LLaVA-UHD-v3: PROGRESSIVE VISUAL COMPRES-SION FOR EFFICIENT NAIVE-RESOLUTION ENCODING IN MLLMS
🤗 HuggingFace Models | 📄 Arxiv
This repository hosts the code, data of LLaVA-UHD-v3, a multimodal large language model (MLLM) built upon our proposed Progressive Visual Compression (PVC) for efficient naive-resolution encoding. Our model not only achieves performance comparable to advanced MLLMs like Qwen2-VL across 15 diverse benchmarks but also delivers a 1.9x reduction in Time-to-First-Token (TTFT). Moreover, LLaVA-UHD v3 can be trained efficiently in academic settings, requiring approximately 300 hours on 32 A100 GPUs. For more details, please visit our 📃 paper here
-[2025/11/27] 🧠The Pilot experiment related code of LLaVA-UHD-v3 and benchmark mentioned in the paper are available on huggingface.The checkpoints for global naive-resolution visual encoding GNE and slice-based encoding SBE have also been released.
-[2025/11/27] 🔥LLaVA-UHD v3 achieves a superior trade-off between efficiency and performance across 15 diverse benchmarks. Our novel vision encoder, ViT-UHD with Progressive Visual Compression (PVC), enables efficient naive-resolution encoding, significantly reducing latency while maintaining competitive performance. Model checkpoints are available in huggingface.
-[2025/11/08] 📢🔥 LLaVA-UHD v2 is accepted by AAAI-26.
-[2025/04/01] 🔥We released new checkpoints of LLaVA-UHD v2 based on Qwen2.0-7B-instruct and Vicuna-13B.
-[2024/12/19] 🔥LLaVA-UHD v2 achieves superior performance over existing MLLMs on 15 popular benchmarks. Notably, our design brings an average boost of 3.7% across 14 benchmarks compared with the baseline method(LLaVA-UHD), 9.3% on DocVQA for instance. Model checkpoints and LLaVA-UHD-v2-SFT-Data are available in huggingface.
-[2024/07/29] LLaVA-UHD achieves performance improvement on 8 common benchmarks beyong LLaVA-1.5.
Our novel projector, spatially constrained resampler, realizes high feature compression and convergence efficiency.
Model checkpoints are available in huggingface.
You can find the original project instruction and code of LLaVA-UHD in branch LLaVA-UHD-v1
-[2024/07/01] 📢LLaVA-UHD is accepted by ECCV2024.
🧠 Progressive Visual Compression (PVC): LLaVA-UHD v3 introduces a novel visual encoding strategy for efficient naive-resolution processing in MLLMs, combining fine-grained tokenization with hierarchical compression.
💡 Refined Patch Embedding (RPE): Flexibly scales patch sizes to produce detailed visual tokens while maintaining full compatibility with pretrained Vision Transformers, enabling richer visual representations.
💡 Windowed Token Compression (WTC): Progressively merges local token representations within the vision encoder, reducing sequence length and computational cost without losing holistic visual context.
🏆 Preserved Holistic Understanding: Unlike slice-based approaches, PVC maintains full-scene semantics, preventing fragmented interpretations common in other naive-resolution encoding methods.

[Dataset excerpt]:
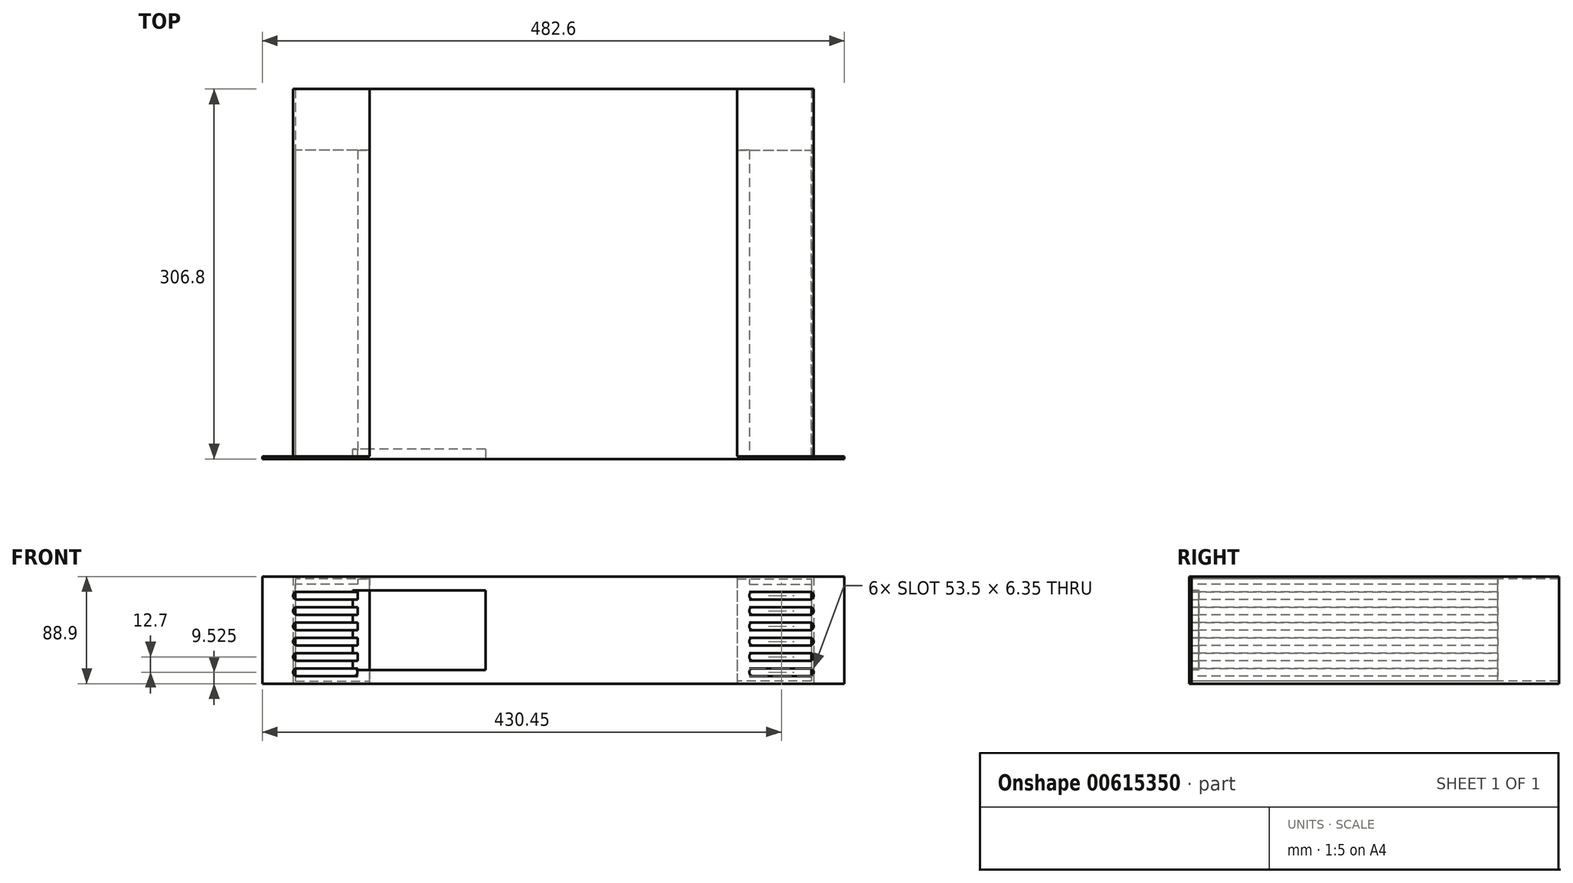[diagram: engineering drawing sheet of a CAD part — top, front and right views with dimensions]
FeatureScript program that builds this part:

[Prompt 1]: In the LLaVA-UHD-v3 text, how long does training the model take in academic settings, and on what hardware?
[Prompt 2]: Retype the LLaVA-UHD-v3 text word for word, beginning at the words "You can find" and stopping after "holistic visual context.".

[Task response 1]: Approximately 300 hours on 32 A100 GPUs.

[Task response 2]:
You can find the original project instruction and code of LLaVA-UHD in branch LLaVA-UHD-v1
-[2024/07/01] 📢LLaVA-UHD is accepted by ECCV2024.
🧠 Progressive Visual Compression (PVC): LLaVA-UHD v3 introduces a novel visual encoding strategy for efficient naive-resolution processing in MLLMs, combining fine-grained tokenization with hierarchical compression.
💡 Refined Patch Embedding (RPE): Flexibly scales patch sizes to produce detailed visual tokens while maintaining full compatibility with pretrained Vision Transformers, enabling richer visual representations.
💡 Windowed Token Compression (WTC): Progressively merges local token representations within the vision encoder, reducing sequence length and computational cost without losing holistic visual context.